Problems in the Descriptive Mode

Four-item list entitled Mental Work Cited

Author: 

Laura Thain

Image Credit: 

Screenshot from Sh#$ My Students Write


Although teaching a descriptive unit is an essential foundation for good writing, many instructors find summary tedious to teach, and especially difficult to present to students in interesting, innovative ways.  In my class, we learn how to adopt the descriptive mode as historiography, giving students a chance to both practice good summary and question the processes by which summary is produced and presented in a common rhetorical context.   Nonetheless, students are usually anxious to move on to analysis as we wrap up the first unit.

Aside from just tending toward dreariness, unfortunately, at least in my experience, descriptive units also tend to have the highest instance of plagiarism, despite the fact that the skill instructors expect students to demonstrate—clear, cogent summary—is arguably the easiest rhetorical mode to grasp in lower-level rhetoric and writing classes.  Certainly, most students will understand summary quickly, and many also tend to rely heavily on summary when analyzing or evaluating the merits of an argument.   Why is it, then, that incidents of plagiarism are highest when the performative bar is lowest?  Is there a correlation between the assignment difficulty and academic dishonesty?  In other words, how much credence can we give to arguments that plagiarism is an act of desperation or the result of an overworked, overtaxed cohort of undergraduates?

I think we might find better answers by addressing lack of interest and lack of engagment. Bad information tracking often leads to students passing off something they’ve read as common knowledge, which is less of an attribute of a digital generation of students than it is of a digital generation of enforcers.  Common knowledge has always been a tricky concept to define: The University of Texas’ academic dishonesty policy clearly states that “common knowledge” (things, of course, that require no citation) is a flexible category, and that what constitutes common knowledge 

often depend[s] on the context, such as the academic discipline of a particular course or the writer's field of study orprofession. For example, what is considered common knowledge for an academic journal may not hold true for an undergraduate composition course.

But instructors with digital searching tools can now easily identify the source of uncited information through a simple Google search.  Siphoning out “common” from “uncommon” knowledge before the Boolean search was nearly impossible, and so more often, marginal comments would read “source?” rather than “plagiarized.” 

And what is “common knowledge” to students writing outside of their home discipline?  Introductory rhetoric courses contain students that have benefitted least from common core curricula or standards of academic performance because they have experienced neither broad university-level writing training nor share specific disciplinary training.  Classroom diversity in terms of socioeconomic, educational, and language background is a given in most classrooms (at least, in universities that cultivate a diverse student body), but diversity of disciplinary training is an attribute mostly of lower-level or general-curriculum courses. The instructor is faced with a dilemma when making choices about teaching foundational skills to classrooms with extremely mixed needs.  The instructor often finds him or herself ethically obligated to teach to the lowest level of student skill, with the unfortunate potential side effect of losing the interest of other student contingents.  

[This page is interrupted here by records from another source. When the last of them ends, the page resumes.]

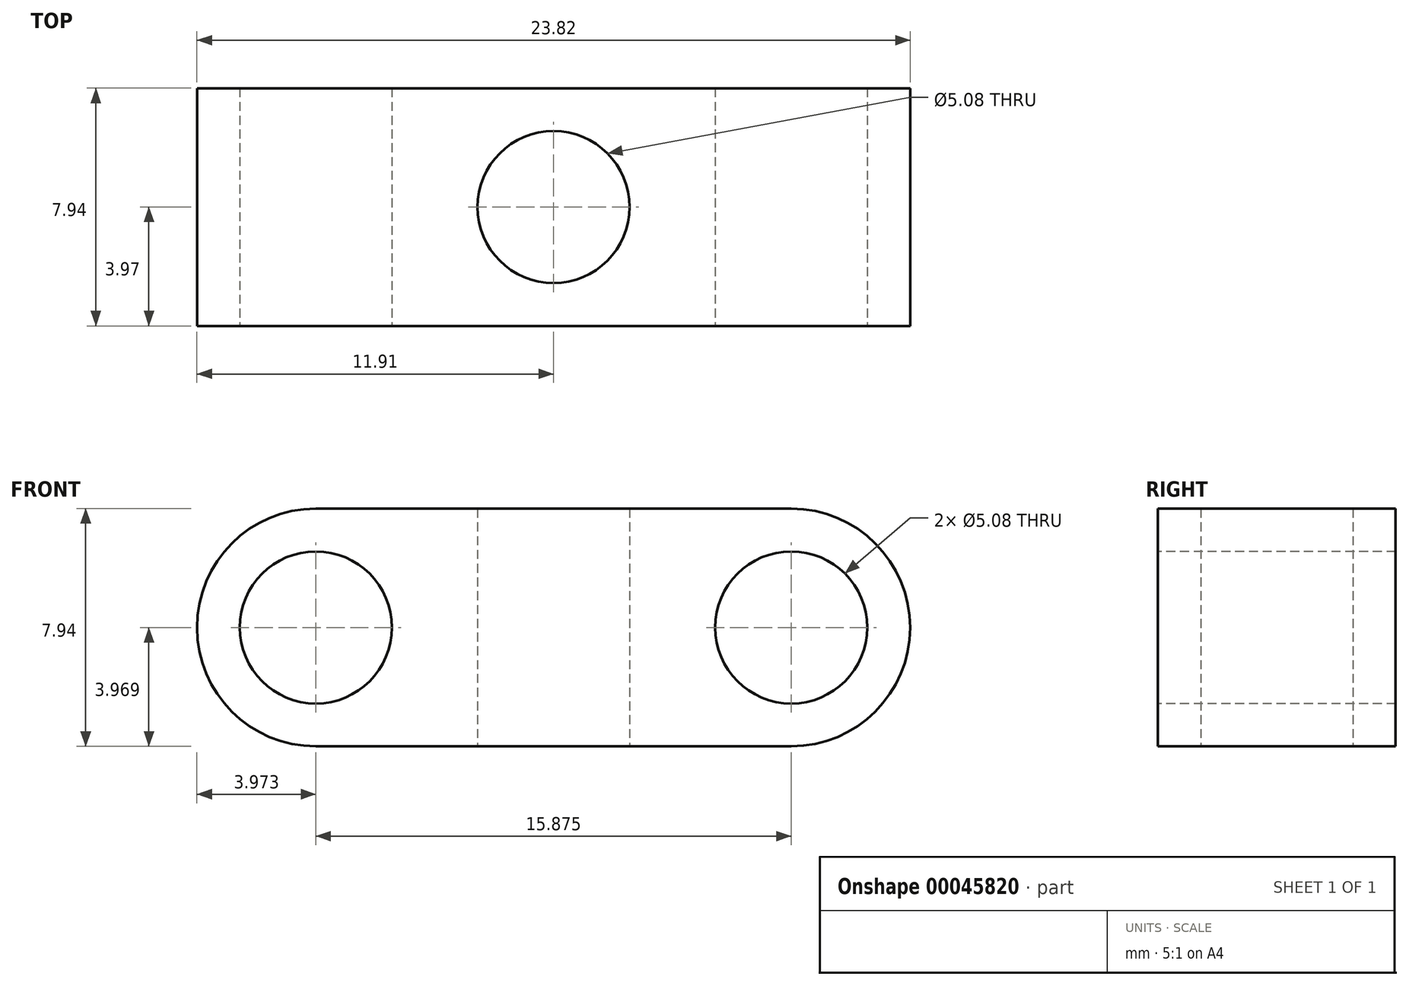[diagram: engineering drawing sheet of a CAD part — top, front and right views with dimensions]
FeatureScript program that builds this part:
annotation { "Feature Type Name" : "Feature", "Feature Type Description" : "" }
export const myFeature = defineFeature(function(context is Context, id is Id, definition is map)
    precondition{}
    {
        {
            var Q0;
            Q0=qCreatedBy(makeId("Top.planeOp"),FACE);
            var sketch = newSketch(context, id + "F0", { "sketchPlane" : qUnion([Q0])});
            skLineSegment(sketch, "E0.rect.bottom", {"start": v(11.9, -3.97) * mm, "end": v(-11.9, -3.97) * mm});
            skLineSegment(sketch, "E0.rect.top", {"start": v(11.9, 3.97) * mm, "end": v(-11.9, 3.97) * mm});
            skLineSegment(sketch, "E0.rect.left", {"start": v(11.9, -3.97) * mm, "end": v(11.9, 3.97) * mm});
            skLineSegment(sketch, "E0.rect.right", {"start": v(-11.9, -3.97) * mm, "end": v(-11.9, 3.97) * mm});
            skPoint(sketch, "E0.rect.middle", {"position": v(0, 0) * mm});
            skCircle(sketch, "E1", {"center": v(0, 0) * mm, "radius": 2.54 * mm});
            skSolve(sketch);
        }
        {
            var Q0;
            Q0=qSketchRegion(id+"F0",true);
            extrude(context, id + "F1", {"entities" : qUnion([Q0]), "depth" : 7.94 * mm});
        }
        {
            var Q0;
            Q0=makeQuery(id+"F1.opExtrude","SWEPT_FACE",FACE,{"disambiguationData":[OSD([sQuery(id+"F0.wireOp",EDGE,"E0.rect.bottom")])]});
            var sketch = newSketch(context, id + "F2", { "sketchPlane" : qUnion([Q0])});
            skLineSegment(sketch, "E2", {"start": v(-11.9, 3.97) * mm, "end": v(-7.94, 3.97) * mm});
            skLineSegment(sketch, "E3", {"start": v(-7.94, 3.97) * mm, "end": v(7.94, 3.97) * mm});
            skLineSegment(sketch, "E4", {"start": v(7.94, 3.97) * mm, "end": v(11.9, 3.97) * mm});
            skCircle(sketch, "E5", {"center": v(-7.94, 3.97) * mm, "radius": 2.54 * mm});
            skCircle(sketch, "E6", {"center": v(7.94, 3.97) * mm, "radius": 2.54 * mm});
            skSolve(sketch);
        }
        {
            var Q0;
            Q0=qSketchRegion(id+"F2",true);
            var Q1;
            Q1=makeQuery(id+"F1.opExtrude","SWEPT_FACE",FACE,{"disambiguationData":[OSD([sQuery(id+"F0.wireOp",EDGE,"E0.rect.top")])]});
            extrude(context, id + "F3", {"entities" : qUnion([Q0]), "operationType" : NewBodyOperationType.REMOVE, "endBound" : BoundingType.UP_TO_SURFACE, "oppositeDirection" : true, "endBoundEntityFace" : qUnion([Q1]), "depth" : 25.4 * mm});
        }
        {
            var Q0;
            Q0=makeQuery(id+"F1.opExtrude","CAP_EDGE",EDGE,{"disambiguationData":[OSD([sQuery(id+"F0.wireOp",EDGE,"E0.rect.left")])],"isStart":false});
            var Q1;
            Q1=makeQuery(id+"F1.opExtrude","CAP_EDGE",EDGE,{"disambiguationData":[OSD([sQuery(id+"F0.wireOp",EDGE,"E0.rect.left")])],"isStart":true});
            var Q2;
            Q2=makeQuery(id+"F1.opExtrude","CAP_EDGE",EDGE,{"disambiguationData":[OSD([sQuery(id+"F0.wireOp",EDGE,"E0.rect.right")])],"isStart":false});
            var Q3;
            Q3=makeQuery(id+"F1.opExtrude","CAP_EDGE",EDGE,{"disambiguationData":[OSD([sQuery(id+"F0.wireOp",EDGE,"E0.rect.right")])],"isStart":true});
            fillet(context, id + "F4", {"entities" : qUnion([Q0, Q1, Q2, Q3]), "radius" : 3.97 * mm, "tangentPropagation" : true, "allowEdgeOverflow" : false});
        }
    });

While summarizing might be a basic skill, avoiding plagiarism is certainly more nuanced.  As Rebecca Moore Howard argues, the line between paraphrase and plagiarism is subjective.  (Howard’s own syllabi argues that “patchwriting,” or “copying from a source text and then deleting some words, altering grammatical structures, or plugging in one-for-one synonym-substitutes” does not constitute plagiarism, but merely “poor writing.”)  Common knowledge is also a subjective, context-dependent category.  In other common plagiarism situations, such as the presentation of direct quotations as paraphrase with the appropriate in-page citation, the intent of the student is often unclear.

Many pedagogical resources on the internet suggest ways to present this nuance--acknowledging the nuances of plagiarism and engaging in meta-teaching, emphasizing building scholarly ethos, spending more classroom time on concrete examples of plagiarism, discussing the changing face of intellectual property in the digital age to clear up confusion about authorship, etc.   But not many professors or instructors address the issues I’ve just highlighted above: that loss of interest while teaching critical skills can prevent some students who can easily understand the nuances of plagiarism from paying any attention to them.  The assumption of knowledge can foreclose the possibility of understanding in this case. 

I’d like to then posit that the most effective strategy for avoiding plagiarism is not an instructor’s presentation of knowledge but his or her insistence on engagement with that knowledge.  Testing students on subtler forms of plagiarism for a nominal grade encourages engagement with the material that even the most eloquent academic honesty policy does not.  This will do nothing to deter malicious plagiarism—buying papers, colluding on papers, or copy-and-pasting papers—but these instances of plagiarism are far less common.   A simple, tested response to common issues of plagiarism, even one given at the beginning of each new unit, might do wonders in decreasing plagiarism incidents without forcing the instructor to assume a policing stance.